■ **Texte étudié**
******

Animée par l’ancien journaliste de C dans l’Air, Thierry Guerrier, cette réunion publique avait pour objectif affiché en préambule par Lionel Quillet de donner « une vision multiple d’un projet important pour le présent et l’avenir. » Dans les faits, elle a exactement abouti à ce qu’il souhaitait démontrer, et contre toute attente c’est Ré Avenir, la seule association rétaise à défendre ce projet éolien, qui a en fin de réunion livré sur un plateau d’argent un argument boomerang : « Les études environnementales, vous les aurez après », propos également tenus par Luc Picot (CNDP). La salle n’a pas manqué de s’indigner et s’exclamer, montrant bien qu’elle n’était pas dupe quant à la façon dont ce projet éolien offshore est piloté par l’Etat.
Une salve de questions révélatrices du malaise ambiant
La réunion avait commencé par une intervention de Luc Picot, secrétaire général de la Commission particulière du débat public (CPDP), qui a remercié Lionel Quillet de l’avoir organisée, bien qu’elle soit en dehors du débat public officiel et rappelé le cadre et les modalités du débat public. Sylvie Dubois, directrice Environnement de la Communauté de Communes de l’île de Ré, a ensuite présenté de façon factuelle ce que l’on sait du projet. Thierry Guerrier a donné une première fois la parole au public et les interventions ont fusé : « Quid de l’intermittence de l’énergie éolienne ? Qu’est-ce qu’un corridor de raccordement ? L’opportunité de ce projet est-elle étudiée au plan local ou national ? Pourquoi remplacer une énergie très efficiente par une énergie qui coûtera plusieurs centaines de milliards d’€ ? Comment faire remonter efficacement les positions des citoyens et seront-elles prises en compte ? Des solutions alternatives à ce projet ontelles été étudiées par l’Etat ? Quelle est la duré d’exploitation et quid du remplacement des éoliennes ? Pour quelles raisons l’Etat souhaite-t-il implanter ce champ d’éoliennes au milieu d’un Parc Naturel Marin qu’on a eu beaucoup de mal à créer ? Quels sont les impacts environnementaux d’un tel projet ? Les matériaux nécessaires à la construction des éoliennes sont-ils recyclables ? On a l’impression que les choses sont déjà pliées, qu’est-ce qui pourrait faire que du fait de l’avis négatif du public le projet ne se fasse pas ? »
Interventions des « pro-éoliens »
Ces questions étant enregistrées et Thierry Guerrier ayant incité les tribuns à y apporter des réponses dans leurs interventions, la parole fut donnée en premier à Emmanuelle Carpentier, représentante de Ré Avenir. Qui fit un cours quelque peu « académique » sur la nécessité impérieuse de changer les comportements et de développer massivement les énergies renouvelables, afin d’inverser la part du fossile dans notre mix énergétique. Les éoliennes ayant, selon elle, la capacité de fournir une grosse quantité d’électricité. La biodiversité, la pêche, la migration des oiseaux et l’impact visuel devant être pris en compte dans « un parc qui ne nuira pas à ces éléments. On ne peut ses passer de ce potentiel, il faut juste prendre des précautions. »

******

■ **Extrait des données**
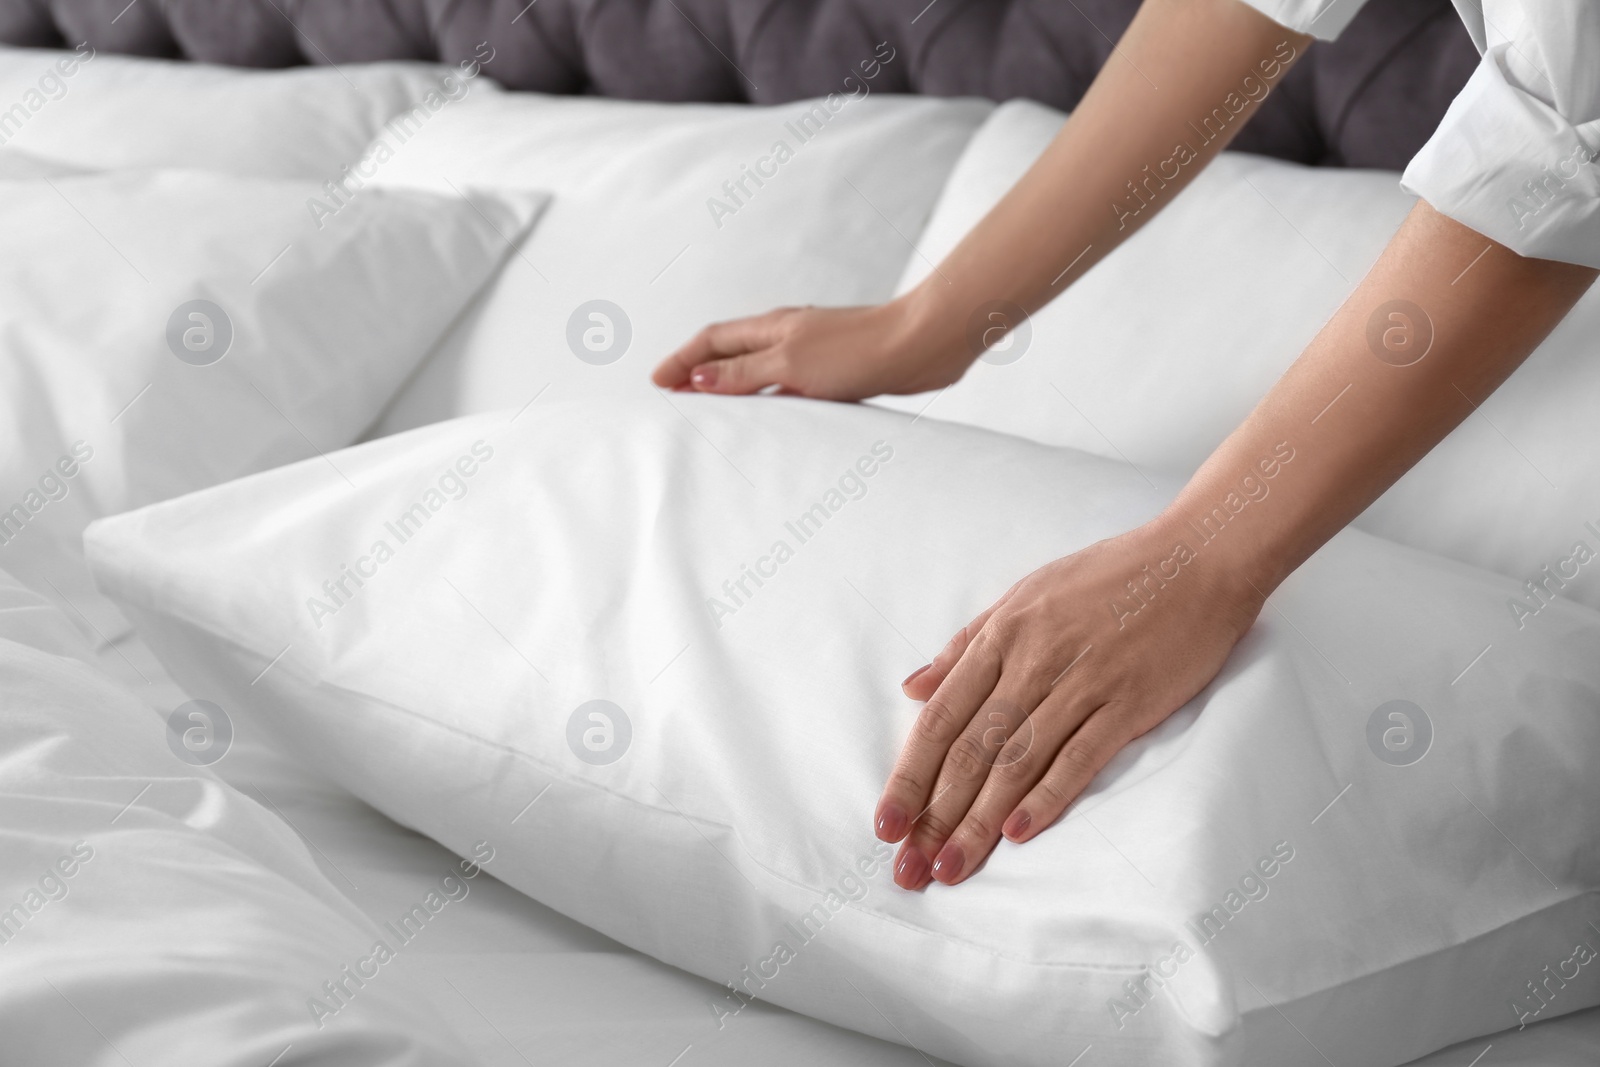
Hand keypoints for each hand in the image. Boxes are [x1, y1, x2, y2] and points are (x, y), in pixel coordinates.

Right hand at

******

■ **Exercice**
Recopiez mot pour mot le passage de l'article sur la réunion publique consacrée au projet éolien, depuis « Animée par l’ancien » jusqu'à « piloté par l’Etat. ».

■ **Réponse**
Animée par l’ancien journaliste de C dans l’Air, Thierry Guerrier, cette réunion publique avait pour objectif affiché en préambule par Lionel Quillet de donner « une vision multiple d’un projet important pour le présent et l’avenir. » Dans les faits, elle a exactement abouti à ce qu’il souhaitait démontrer, et contre toute attente c’est Ré Avenir, la seule association rétaise à défendre ce projet éolien, qui a en fin de réunion livré sur un plateau d’argent un argument boomerang : « Les études environnementales, vous les aurez après », propos également tenus par Luc Picot (CNDP). La salle n’a pas manqué de s’indigner et s’exclamer, montrant bien qu’elle n’était pas dupe quant à la façon dont ce projet éolien offshore est piloté par l’Etat.